A new approach to Mergesort algorithm: Divide smart and conquer

Emrah Amrahov S., AR Y., TUĞRUL B., Akay B. E., Kartli N.

Future Generation Computer Systems, vol.157, pp.330-343, 2024 (SCI-Expanded) identifier

  • Publication Type: Article / Article
  • Volume: 157
  • Publication Date: 2024
  • Doi Number: 10.1016/j.future.2024.03.049
  • Journal Name: Future Generation Computer Systems
  • Journal Indexes: Science Citation Index Expanded (SCI-EXPANDED), Scopus, Applied Science & Technology Source, Business Source Elite, Business Source Premier, Compendex, Computer & Applied Sciences, INSPEC, zbMATH
  • Page Numbers: pp.330-343
  • Keywords: Complexity analysis, Divide and conquer, Heapsort, Mergesort, Quicksort, Sorting algorithms, Tournament method
  • Ankara University Affiliated: Yes


It is well known that comparison-based algorithms cannot run faster than O(nlogn).
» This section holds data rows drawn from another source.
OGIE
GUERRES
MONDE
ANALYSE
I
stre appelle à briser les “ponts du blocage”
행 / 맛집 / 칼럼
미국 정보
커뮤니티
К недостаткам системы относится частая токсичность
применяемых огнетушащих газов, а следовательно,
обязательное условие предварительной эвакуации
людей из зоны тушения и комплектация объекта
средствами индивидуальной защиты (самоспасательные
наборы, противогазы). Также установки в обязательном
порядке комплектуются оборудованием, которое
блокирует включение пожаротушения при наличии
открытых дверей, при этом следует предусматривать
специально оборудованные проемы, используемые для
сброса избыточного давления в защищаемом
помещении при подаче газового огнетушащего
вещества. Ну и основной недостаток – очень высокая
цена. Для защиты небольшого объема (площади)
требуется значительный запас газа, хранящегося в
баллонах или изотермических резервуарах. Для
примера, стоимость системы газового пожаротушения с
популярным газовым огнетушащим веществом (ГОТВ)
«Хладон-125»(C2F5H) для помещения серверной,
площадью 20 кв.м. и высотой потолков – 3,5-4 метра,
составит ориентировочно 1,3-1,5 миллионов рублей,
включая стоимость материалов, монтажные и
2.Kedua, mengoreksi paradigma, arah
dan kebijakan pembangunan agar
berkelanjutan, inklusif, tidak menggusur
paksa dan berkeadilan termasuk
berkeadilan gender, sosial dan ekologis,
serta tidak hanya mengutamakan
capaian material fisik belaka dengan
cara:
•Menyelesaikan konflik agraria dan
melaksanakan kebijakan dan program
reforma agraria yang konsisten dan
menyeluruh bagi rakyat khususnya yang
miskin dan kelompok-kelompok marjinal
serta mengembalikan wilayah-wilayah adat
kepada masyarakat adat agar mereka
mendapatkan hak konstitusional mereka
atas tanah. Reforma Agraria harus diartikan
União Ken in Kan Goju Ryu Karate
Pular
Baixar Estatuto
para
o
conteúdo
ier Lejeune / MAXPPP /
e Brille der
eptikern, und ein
Therefore the running times of Mergesort, Heapsort, and Quicksort algorithms are asymptotically optimal. As well as asymptotic running times, how fast sorting algorithms work in practice has gained importance lately. One algorithm is preferred, if it is slightly more efficient than another, due to the rapid increase in data generation. In this study, we consider the Mergesort algorithm with a different approach. Unlike the Mergesort algorithm, we do not perform unconditional division. Instead, we divide the input array into ascending and descending sub-arrays. Then, we merge the sub-arrays obtained as a result of the division by slightly modifying the classical Merge function. As a result of these two operations, we obtain three new sorting algorithms depending on how we get ascending and descending sub-arrays. Among these three algorithms, the third one, which is our main proposed algorithm, is more important both theoretically and practically. In this algorithm, we divide the input array into alternately ascending and descending sub-arrays. Moreover, the terms of the sub-arrays do not have to be consecutive terms of the input array. The asymptotic running time of our proposed algorithm is O(nlogn) in the worst case and O(n) in the best case. In practice, the proposed algorithm performs better than the classical Mergesort algorithm in arrays with Gaussian and Uniform distributions of various sizes. In an array of four million, it provided a 17% improvement in the Gaussian distribution compared to the classical Mergesort algorithm. In addition, it provided a 29% improvement in the Uniform distribution of the same size. The proposed algorithm performs also much better than traditional sorting algorithms in real data collected from various sources.